Au début du livre apparaissent et disparaissent des Mindaugas, Gediminas, Jagellon… et des peuplades aux noms magnifiques : Aukstaiciai, Dzukai, Ruthènes, Zouks… S’ensuivent des siècles de rivalités tandis que différentes puissances s’imposent avec leurs langues propres, et diverses immigrations viennent ajouter à l’hétéroglossie. Vilnius est à certains moments la « nouvelle Babylone », à d’autres la « Jérusalem du Nord » (pour l’importance de sa population juive, exterminée presque entièrement pendant la guerre). Sous le soviétisme, c’est la « troisième ville de l’empire » (soviétique). Polonais, Russes, Biélorusses, Lituaniens se battent successivement pour faire d’elle leur grand centre, et Venclova ne se prive pas de parler des « théories abracadabrantes » servant à justifier la prééminence de leurs droits sur elle. Toujours est-il qu’« en 1911 soixante-neuf journaux paraissaient dans la ville : trente-cinq polonais, vingt lituaniens, sept russes, cinq juifs et deux biélorusses ; de plus il y en avait qui étaient publiés en plusieurs langues, ou en polonais mais dans un esprit lituanien ». L’intéressant est qu’à la même époque, au milieu des feux nationalistes attisés par d’horribles « chauvins », il existait aussi nombre d’habitants, signale Venclova, qui « changeaient aisément de nationalité, appartenaient à plusieurs d’entre elles ou n’y pensaient pas du tout ». (Dommage qu’il ne nous indique pas quelle forme, au début du siècle, prenait ce changement de nationalité.)
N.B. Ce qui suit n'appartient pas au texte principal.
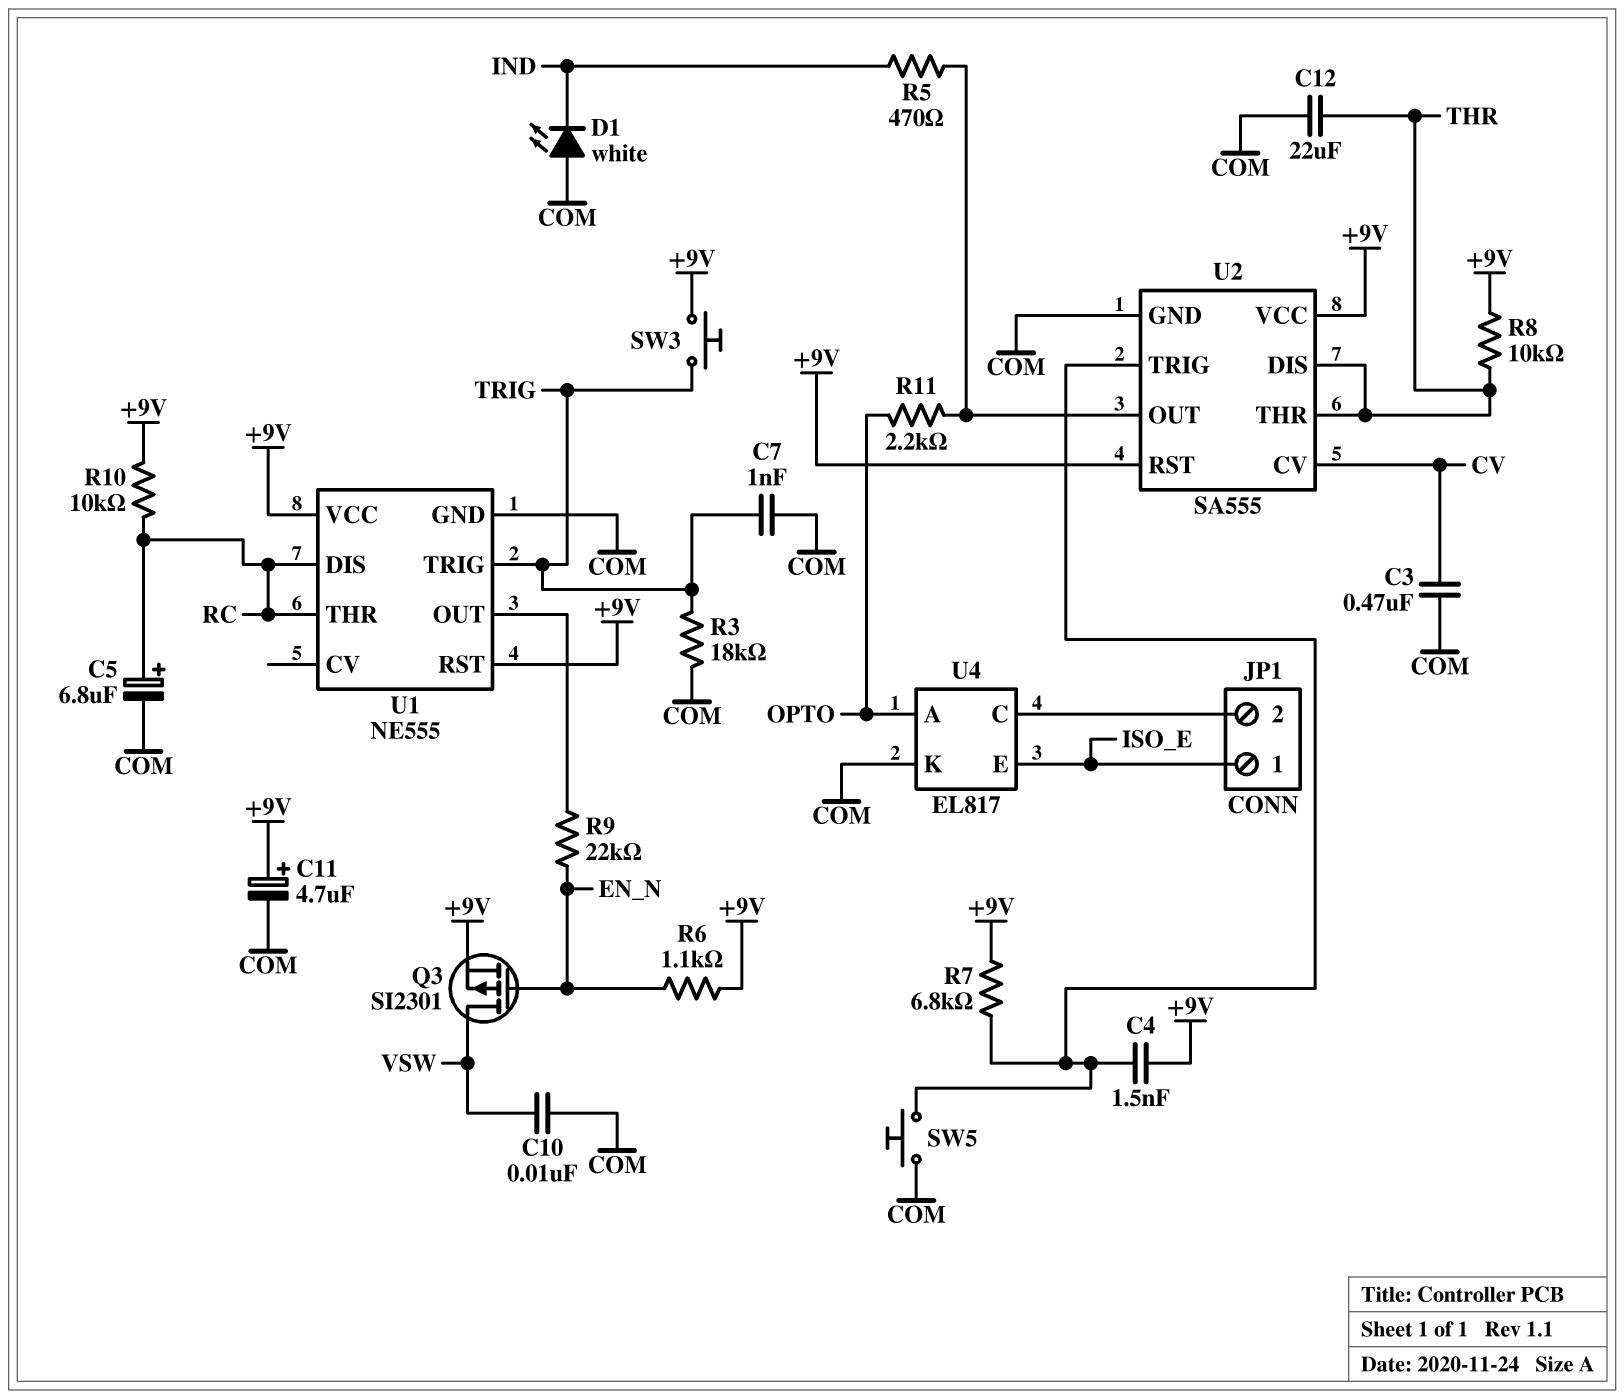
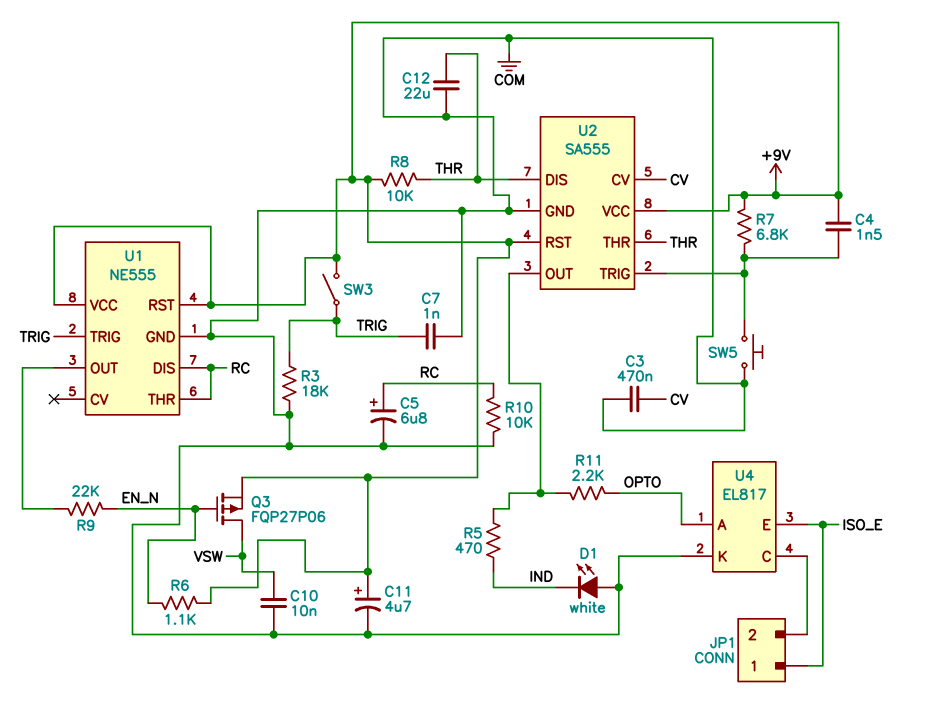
Q3: PMOS SI2301 (G EN_N, D VSW, S +9V) -> PMOS FQP27P06 (G EN_N, D VSW, S +9V)
R10: 10k (+9V, RC) -> 10k (COM, RC)
SW3: button (+9V, TRIG) -> switch (+9V, TRIG)

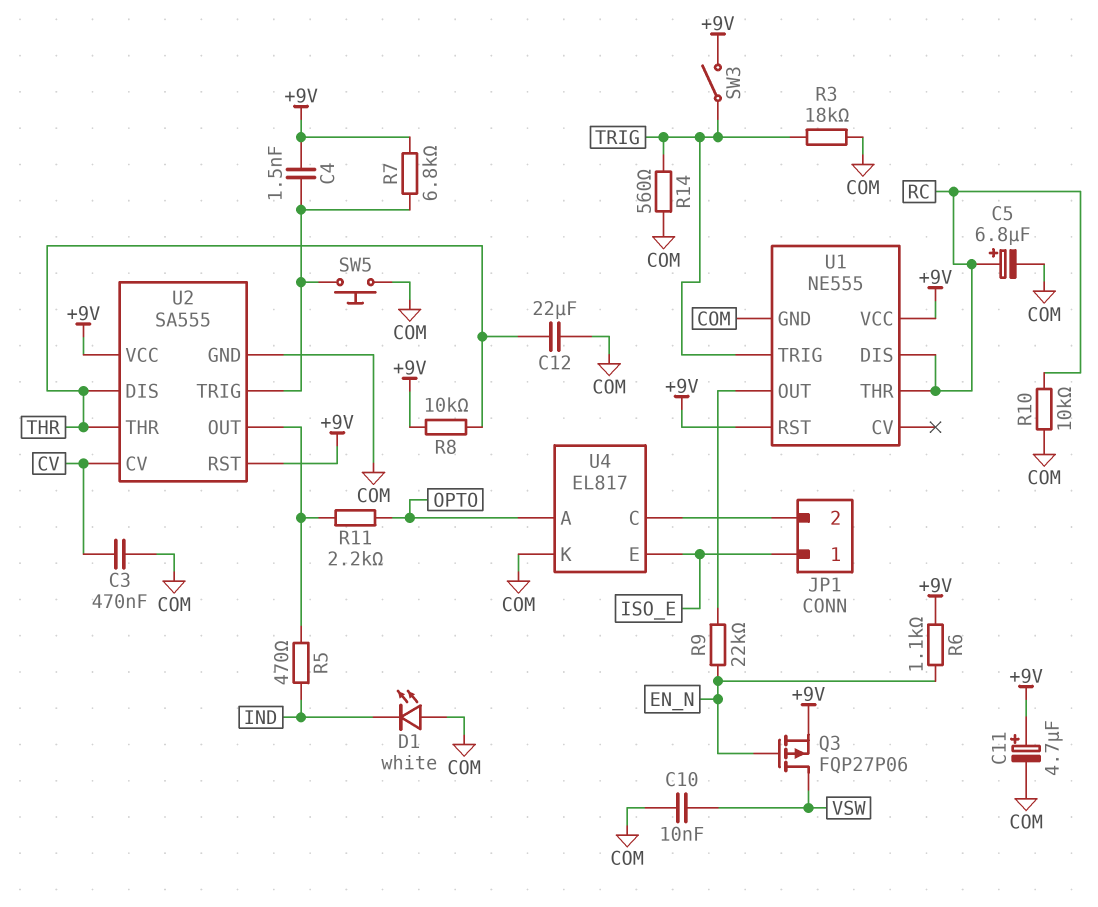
C7: 1nF (COM, TRIG) -> none
R14: none -> 560 (COM, TRIG)

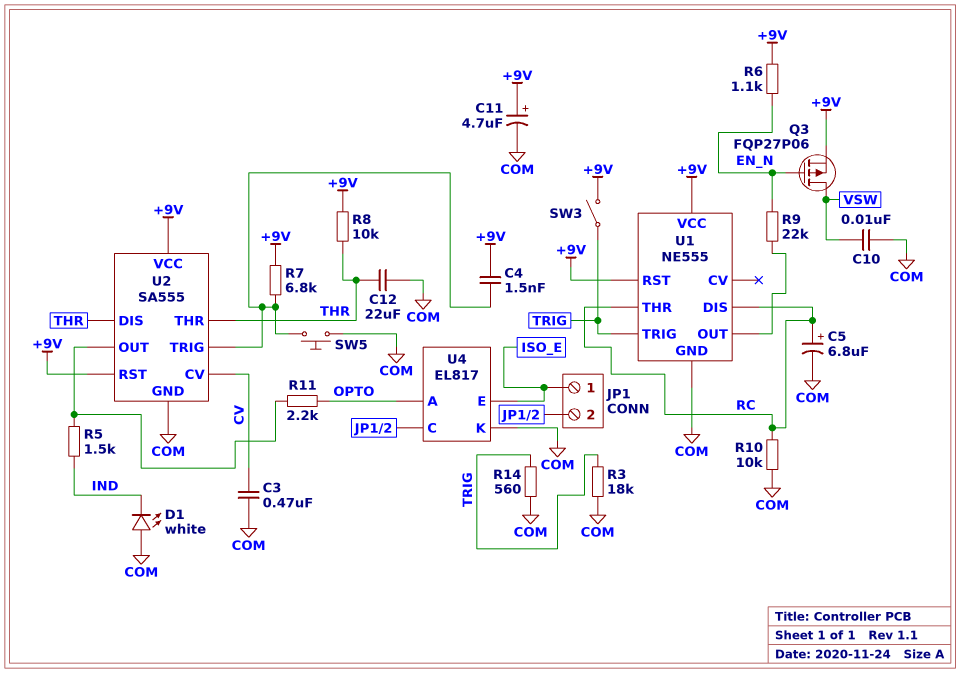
R5: 470 (IND, U2/OUT) -> 1.5k (IND, U2/OUT)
Sur le Vilnius des époques terribles, du nazisme et du communisme, Venclova se trouve dans la position de tiraillement familière aux démocrates libéraux et aux patriotes des ex-républiques soviétiques. Citant son ami le poète Czeslaw Milosz (né en Lituanie et de langue maternelle polonaise), il avance que le nazisme fut « le mal à cent pour cent », tandis que le léninisme et le stalinisme furent un « cancer insidieux », donc plus « nocif ». Ses explications pour l’adhésion des uns au fascisme (et l’aide qu’ils apportèrent au massacre des juifs) et celle des autres au communisme (comme ce fut le cas pour son père) sont assez traditionnelles. Bon.

Tomas Venclova, Vilnius : une ville européenne, Circé

Plus nouveau pour un lecteur français est l’évaluation de la période soviétique de l’après-guerre, où se combinent stagnation et soif de culture, continuité et remplacement (la ville, vidée en grande partie de ceux qui l’habitaient avant le conflit, s’est retrouvée peuplée par de « nouveaux » Lituaniens, venus des campagnes). Sur la Vilnius contemporaine, Venclova ne se risque à aucune analyse car elle « n’appartient pas à l’Histoire mais au présent. Tout peut y advenir, mais on peut affirmer que le nationalisme à la mode ancienne ne l’a pas emporté ; dans un climat de liberté, il s’est avéré qu’il n’était pas tout puissant En dépit des rêves concernant une uniformisation nationale, la capitale de la Lituanie est restée telle qu’elle était – à multiples couches et à multiples facettes, comme un petit continent ».

Grand est le plaisir que, grâce à Tomas Venclova, on prend à découvrir ce « petit continent ».